Although surgery was over and the tumor removal was successful, Cole wasn’t out of the woods. The next 12 hours were critical. Nurses spent the night stripping Cole’s tubes to make sure there were no blood clots; their dedication was remarkable. They weren’t just doing their jobs; they were helping a baby they cared about.

We were on our way home 10 days later. Walking out of the doors to the cardiovascular care center was bittersweet. We said goodbye to people who came to mean a great deal to us and thanked them over and over for all of the amazing things they did for Cole and our family even though “thank you” wasn’t nearly big enough to show our appreciation.

Today, Cole is 4 and in preschool, getting ready for kindergarten in the fall. He continues to beat the odds. He has fun playing with Tara and his little sister, Ayda. He loves to golf and is looking forward to start logrolling this summer.
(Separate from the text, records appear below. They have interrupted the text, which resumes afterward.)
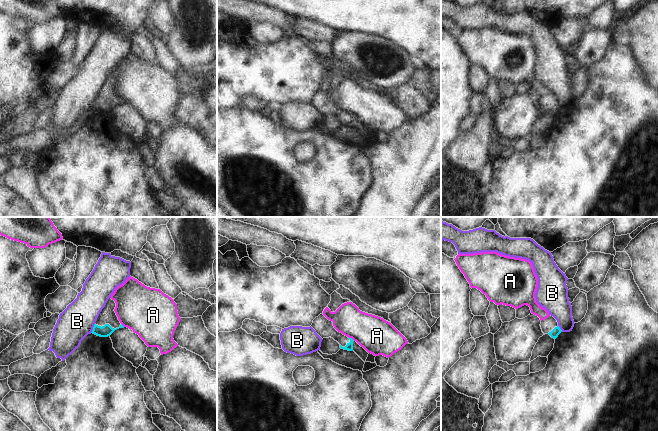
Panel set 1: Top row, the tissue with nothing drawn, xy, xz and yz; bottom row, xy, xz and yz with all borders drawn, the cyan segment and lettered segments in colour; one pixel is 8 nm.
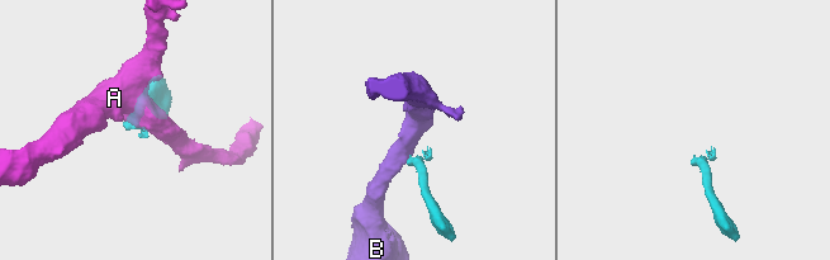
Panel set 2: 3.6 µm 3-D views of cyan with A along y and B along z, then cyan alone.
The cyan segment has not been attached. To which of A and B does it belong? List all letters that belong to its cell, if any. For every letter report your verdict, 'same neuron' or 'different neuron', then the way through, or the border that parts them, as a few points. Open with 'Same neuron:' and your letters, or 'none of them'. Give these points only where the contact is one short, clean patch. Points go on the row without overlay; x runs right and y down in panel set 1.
Same neuron: none of them
A: different neuron; border along xz (348, 112), (354, 116)
B: different neuron; border along xy (94, 99), (93, 105), (90, 108)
He still has an internal cardiac defibrillator (ICD) that was placed during the early part of his stay at Children’s. The ICD continuously monitors his heart rhythms and would deliver a shock if his heart were to have another episode, but we’re hopeful and optimistic that Cole will never need that type of intervention again.

Tara, now 8, participates in Jump Rope For Heart at her school. The annual event raises money for the American Heart Association. She raised more than $2,500 at last year’s event. She tells people about the importance of helping others and paying it forward because so many people helped us when we needed it. Her dedication to helping others landed her on the cover of Time For Kids magazine.

Cole sees his team at Children’s Heart Clinic every six months for checkups. We look forward to these visits to hear good news and to show everyone how far Cole has come. We repeatedly have heard from various staff members that Cole is a reminder to them of why they do what they do.